To be sure, if the government subsidizes and mandates any form of economic activity, it will “create jobs.” However, as Ms. Furchtgott-Roth patiently explains, this kind of reasoning ignores the famous lesson of Frederic Bastiat about what is unseen: “What is seen according to Bastiat, are the jobs directly created by the government, and what is not seen are the workers displaced by the effects of increased taxes, tariffs and government regulation.”
Fans of Bastiat (Ronald Reagan was one) recognize this logic as the ultimate example of the “broken-window fallacy” — a rock through a window will create a job for the glazier, but at the cost of a job elsewhere in the economy. The unseen loss of economic activity in other sectors as a result of the mania for green jobs never enters the calculations of the Markeys of the world. Study after study shows that the economy suffers a net loss of total jobs when the government adopts Mr. Markey’s malarkey.

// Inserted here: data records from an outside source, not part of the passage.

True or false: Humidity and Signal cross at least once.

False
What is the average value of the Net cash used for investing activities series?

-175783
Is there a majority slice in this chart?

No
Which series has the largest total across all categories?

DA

The idea might be slightly more plausible if we actually got some of the green jobs. In fact, new employment in green-energy technologies has been scant and very expensive — sometimes approaching nearly $1 million per job created. So the advocates simply have cheated, counting as “green jobs” such positions as janitors at solar-power facilities, museum docents, drivers of natural-gas-powered buses, home insulation installers and anyone who works at a bike shop. Even the Green Bay Packers could get counted under some schemes.

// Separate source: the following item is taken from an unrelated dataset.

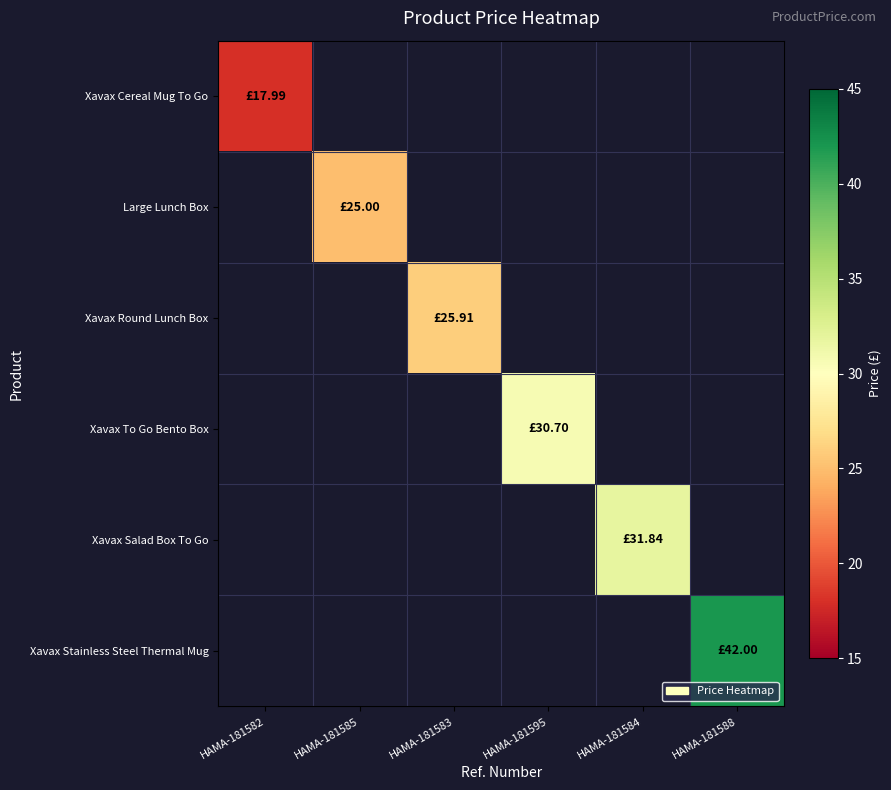

What is the approximate value of Large Lunch Box at HAMA-181585?

25.0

In other words, the green jobbers are simply reclassifying traditional occupations in order to inflate their numbers. In the financial world, this is called fraud. Ms. Furchtgott-Roth concludes that green jobs cannot be defined rigorously: “No one knows what green jobs are.” We do know there aren’t very many of them. Most of the new manufacturing jobs for low-energy light bulbs, solar panels and windmills have occurred in China.

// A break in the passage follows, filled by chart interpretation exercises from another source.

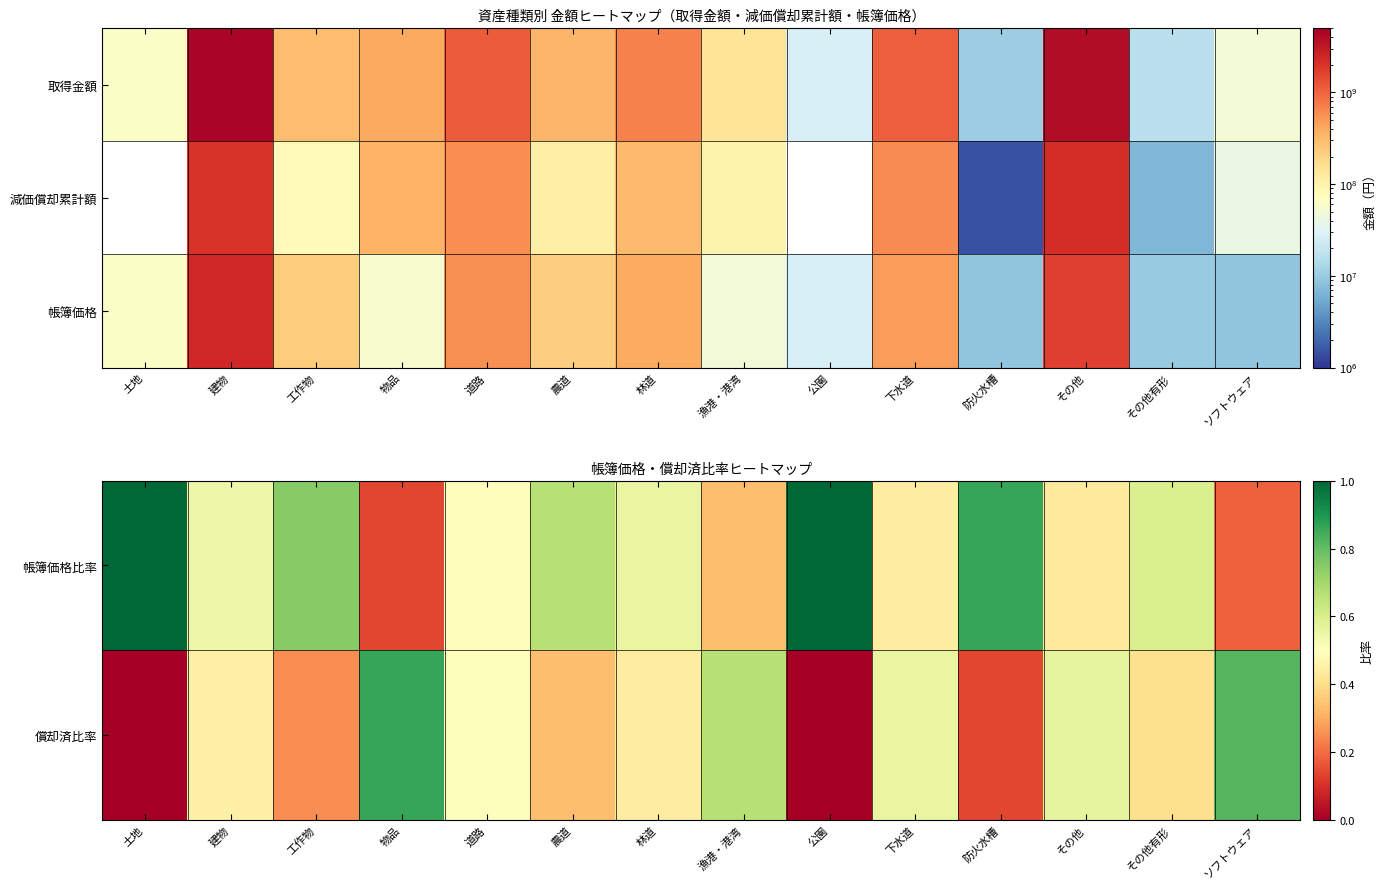

Is the value of 帳簿価格比率 at 物品 greater than the value of 帳簿価格 at 公園?

No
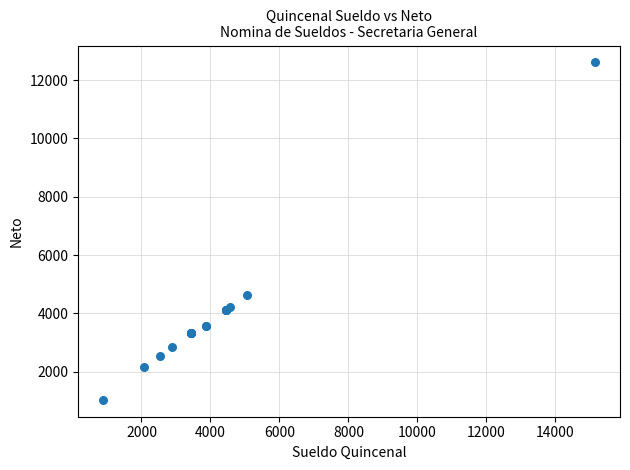

What Y value in the scatter plot is closest to 6820?

4630.0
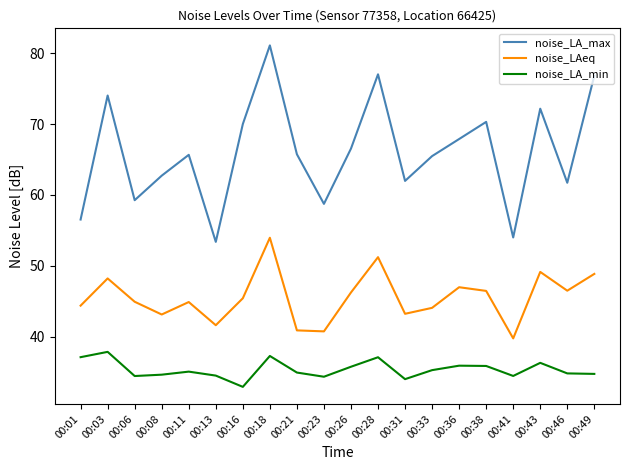

What is the total value across all series at 00:46?

143.0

As Ms. Furchtgott-Roth makes clear, despite the flimflam about the green road to prosperity, the green-jobs mania is not a matter of economics, but near-religious faith. Actually, Ms. Furchtgott-Roth points out, you can skip the “near.” The “Theology of Green Job virtue,” as she calls it, is immune to economic argument: “[W]e have a green energy policy based primarily on moral superiority.” If we could harness the presumed moral superiority of the green jobbers, we’d have unlimited cheap energy forever.
When you strip away the true-believing theology and economic illiteracy, what remains is the perfect cover for crony capitalism. “Between bankruptcy and corporate welfare,” Ms. Furchtgott-Roth asks, “is there even one Energy Department loan that makes any sense?” Indeed, the same day the Obama-backed A123 Systems lithium-ion battery manufacturer filed for bankruptcy, it received a check from the federal government for nearly $1 million.
“Regulating to Disaster” is a good and thorough reminder that the only true “green” job is the kind that makes the old-fashioned kind of green: a profit. Today in the energy sector, it means oil and gas, where employment is soaring.
Steven F. Hayward is the Thomas Smith Distinguished Fellow at the Ashbrook Center at Ashland University and author of the “Almanac of Environmental Trends” (Pacific Research Institute, 2011).